■ PROBLEM
Rewrite all of the records below with "Transcribe" changed to "Write out" wherever it occurs, keeping everything else the same.

■ ENTRIES SUPPLIED
______
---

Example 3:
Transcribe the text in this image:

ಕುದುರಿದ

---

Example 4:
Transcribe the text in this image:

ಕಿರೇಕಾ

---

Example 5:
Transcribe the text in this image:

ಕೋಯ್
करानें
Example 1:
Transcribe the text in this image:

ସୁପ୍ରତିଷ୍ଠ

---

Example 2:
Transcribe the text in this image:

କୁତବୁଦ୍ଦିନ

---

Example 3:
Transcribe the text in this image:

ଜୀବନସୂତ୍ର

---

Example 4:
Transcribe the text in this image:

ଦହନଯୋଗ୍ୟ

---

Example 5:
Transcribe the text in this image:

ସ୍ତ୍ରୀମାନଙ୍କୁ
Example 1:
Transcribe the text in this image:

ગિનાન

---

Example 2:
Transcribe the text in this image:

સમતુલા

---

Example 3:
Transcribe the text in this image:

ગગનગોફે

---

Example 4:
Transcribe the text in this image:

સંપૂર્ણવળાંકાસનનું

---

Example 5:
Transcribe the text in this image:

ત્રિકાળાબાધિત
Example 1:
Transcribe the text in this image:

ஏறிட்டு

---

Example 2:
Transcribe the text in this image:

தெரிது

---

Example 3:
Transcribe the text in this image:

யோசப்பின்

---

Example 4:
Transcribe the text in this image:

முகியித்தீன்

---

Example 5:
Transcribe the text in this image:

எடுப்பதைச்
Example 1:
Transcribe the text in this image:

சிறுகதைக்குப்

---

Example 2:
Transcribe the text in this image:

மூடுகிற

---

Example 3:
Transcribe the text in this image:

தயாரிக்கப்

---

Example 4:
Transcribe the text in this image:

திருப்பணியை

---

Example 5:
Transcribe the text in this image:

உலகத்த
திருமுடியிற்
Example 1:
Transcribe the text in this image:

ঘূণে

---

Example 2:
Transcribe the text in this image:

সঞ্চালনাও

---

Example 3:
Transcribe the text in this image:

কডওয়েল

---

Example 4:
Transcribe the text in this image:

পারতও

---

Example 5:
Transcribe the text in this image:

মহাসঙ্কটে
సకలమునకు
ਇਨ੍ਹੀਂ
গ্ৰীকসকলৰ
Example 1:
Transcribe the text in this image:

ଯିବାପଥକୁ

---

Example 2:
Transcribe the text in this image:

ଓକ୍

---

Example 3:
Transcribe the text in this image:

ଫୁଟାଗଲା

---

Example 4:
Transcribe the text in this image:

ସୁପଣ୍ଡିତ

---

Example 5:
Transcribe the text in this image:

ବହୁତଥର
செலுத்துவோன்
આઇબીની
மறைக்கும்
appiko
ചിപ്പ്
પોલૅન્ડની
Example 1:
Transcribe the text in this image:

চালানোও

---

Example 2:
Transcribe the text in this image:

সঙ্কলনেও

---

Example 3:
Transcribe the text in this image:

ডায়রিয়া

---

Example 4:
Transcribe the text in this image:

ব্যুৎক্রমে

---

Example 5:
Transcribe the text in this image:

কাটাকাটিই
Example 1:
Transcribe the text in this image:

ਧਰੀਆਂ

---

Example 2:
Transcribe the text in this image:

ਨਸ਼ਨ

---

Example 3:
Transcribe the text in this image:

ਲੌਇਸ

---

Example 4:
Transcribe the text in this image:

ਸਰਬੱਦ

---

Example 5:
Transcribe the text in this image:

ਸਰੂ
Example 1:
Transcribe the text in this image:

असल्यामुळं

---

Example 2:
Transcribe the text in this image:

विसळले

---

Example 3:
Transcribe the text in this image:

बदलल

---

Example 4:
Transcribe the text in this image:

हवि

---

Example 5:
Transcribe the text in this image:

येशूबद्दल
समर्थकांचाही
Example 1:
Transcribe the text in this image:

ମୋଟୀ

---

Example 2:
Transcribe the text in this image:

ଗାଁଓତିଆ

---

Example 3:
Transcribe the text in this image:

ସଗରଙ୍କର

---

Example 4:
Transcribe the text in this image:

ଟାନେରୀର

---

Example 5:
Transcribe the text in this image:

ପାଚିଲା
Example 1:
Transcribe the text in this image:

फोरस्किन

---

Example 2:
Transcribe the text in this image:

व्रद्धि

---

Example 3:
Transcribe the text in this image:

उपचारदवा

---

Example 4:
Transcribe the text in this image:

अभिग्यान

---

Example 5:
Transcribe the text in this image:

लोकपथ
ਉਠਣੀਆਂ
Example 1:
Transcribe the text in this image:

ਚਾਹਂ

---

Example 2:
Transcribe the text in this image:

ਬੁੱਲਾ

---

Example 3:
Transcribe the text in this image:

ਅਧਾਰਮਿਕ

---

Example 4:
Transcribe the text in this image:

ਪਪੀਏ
______
■ ANSWER IN FULL
---

Example 3:
Write out the text in this image:

ಕುದುರಿದ

---

Example 4:
Write out the text in this image:

ಕಿರೇಕಾ

---

Example 5:
Write out the text in this image:

ಕೋಯ್
करानें
Example 1:
Write out the text in this image:

ସୁପ୍ରତିଷ୍ଠ

---

Example 2:
Write out the text in this image:

କୁତବୁଦ୍ଦିନ

---

Example 3:
Write out the text in this image:

ଜୀବନସୂତ୍ର

---

Example 4:
Write out the text in this image:

ଦହନଯୋଗ୍ୟ

---

Example 5:
Write out the text in this image:

ସ୍ତ୍ରୀମାନଙ୍କୁ
Example 1:
Write out the text in this image:

ગિનાન

---

Example 2:
Write out the text in this image:

સમતુલા

---

Example 3:
Write out the text in this image:

ગગનગોફે

---

Example 4:
Write out the text in this image:

સંપૂર્ણવળાંકાસનનું

---

Example 5:
Write out the text in this image:

ત્રિકાળાબાધિત
Example 1:
Write out the text in this image:

ஏறிட்டு

---

Example 2:
Write out the text in this image:

தெரிது

---

Example 3:
Write out the text in this image:

யோசப்பின்

---

Example 4:
Write out the text in this image:

முகியித்தீன்

---

Example 5:
Write out the text in this image:

எடுப்பதைச்
Example 1:
Write out the text in this image:

சிறுகதைக்குப்

---

Example 2:
Write out the text in this image:

மூடுகிற

---

Example 3:
Write out the text in this image:

தயாரிக்கப்

---

Example 4:
Write out the text in this image:

திருப்பணியை

---

Example 5:
Write out the text in this image:

உலகத்த
திருமுடியிற்
Example 1:
Write out the text in this image:

ঘূণে

---

Example 2:
Write out the text in this image:

সঞ্চালনাও

---

Example 3:
Write out the text in this image:

কডওয়েল

---

Example 4:
Write out the text in this image:

পারতও

---

Example 5:
Write out the text in this image:

মহাসঙ্কটে
సకలమునకు
ਇਨ੍ਹੀਂ
গ্ৰীকসকলৰ
Example 1:
Write out the text in this image:

ଯିବାପଥକୁ

---

Example 2:
Write out the text in this image:

ଓକ୍

---

Example 3:
Write out the text in this image:

ଫୁଟାଗଲା

---

Example 4:
Write out the text in this image:

ସୁପଣ୍ଡିତ

---

Example 5:
Write out the text in this image:

ବହୁତଥର
செலுத்துவோன்
આઇબીની
மறைக்கும்
appiko
ചിപ്പ്
પોલૅન્ડની
Example 1:
Write out the text in this image:

চালানোও

---

Example 2:
Write out the text in this image:

সঙ্কলনেও

---

Example 3:
Write out the text in this image:

ডায়রিয়া

---

Example 4:
Write out the text in this image:

ব্যুৎক্রমে

---

Example 5:
Write out the text in this image:

কাটাকাটিই
Example 1:
Write out the text in this image:

ਧਰੀਆਂ

---

Example 2:
Write out the text in this image:

ਨਸ਼ਨ

---

Example 3:
Write out the text in this image:

ਲੌਇਸ

---

Example 4:
Write out the text in this image:

ਸਰਬੱਦ

---

Example 5:
Write out the text in this image:

ਸਰੂ
Example 1:
Write out the text in this image:

असल्यामुळं

---

Example 2:
Write out the text in this image:

विसळले

---

Example 3:
Write out the text in this image:

बदलल

---

Example 4:
Write out the text in this image:

हवि

---

Example 5:
Write out the text in this image:

येशूबद्दल
समर्थकांचाही
Example 1:
Write out the text in this image:

ମୋଟୀ

---

Example 2:
Write out the text in this image:

ଗାଁଓତିଆ

---

Example 3:
Write out the text in this image:

ସଗରଙ୍କର

---

Example 4:
Write out the text in this image:

ଟାନେରୀର

---

Example 5:
Write out the text in this image:

ପାଚିଲା
Example 1:
Write out the text in this image:

फोरस्किन

---

Example 2:
Write out the text in this image:

व्रद्धि

---

Example 3:
Write out the text in this image:

उपचारदवा

---

Example 4:
Write out the text in this image:

अभिग्यान

---

Example 5:
Write out the text in this image:

लोकपथ
ਉਠਣੀਆਂ
Example 1:
Write out the text in this image:

ਚਾਹਂ

---

Example 2:
Write out the text in this image:

ਬੁੱਲਾ

---

Example 3:
Write out the text in this image:

ਅਧਾਰਮਿਕ

---

Example 4:
Write out the text in this image:

ਪਪੀਏ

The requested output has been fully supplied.